The data below:

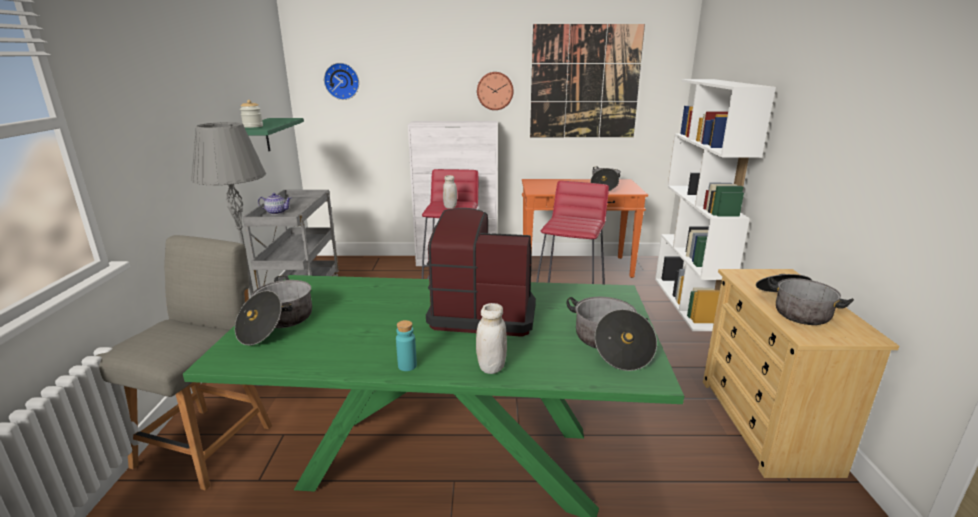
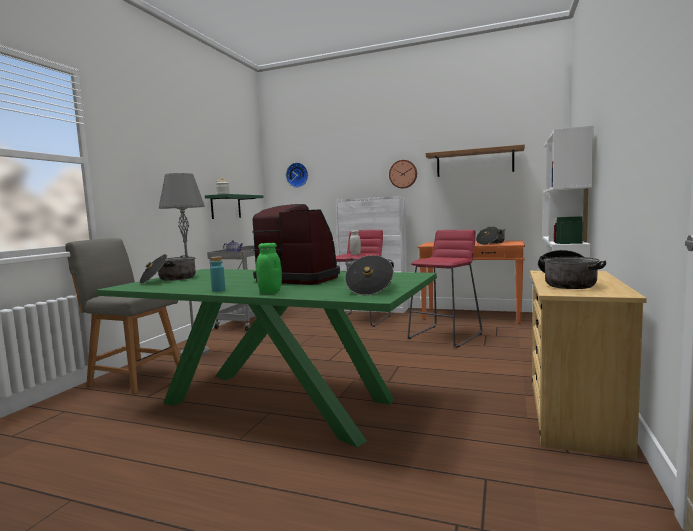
camera: 20 degrees right, 15 degrees down
(208, 442) = (134, 377): grey chair -> grey chair turned 105 degrees counterclockwise
(491, 367) = (270, 292): white jar -> green jar
(585, 82) = (474, 162): picture -> shelf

End of The data.

## Work to be completed
The whole listing is to be retyped exactly, with its pictures removed.

## Task result
camera: 20 degrees right, 15 degrees down
(208, 442) = (134, 377): grey chair -> grey chair turned 105 degrees counterclockwise
(491, 367) = (270, 292): white jar -> green jar
(585, 82) = (474, 162): picture -> shelf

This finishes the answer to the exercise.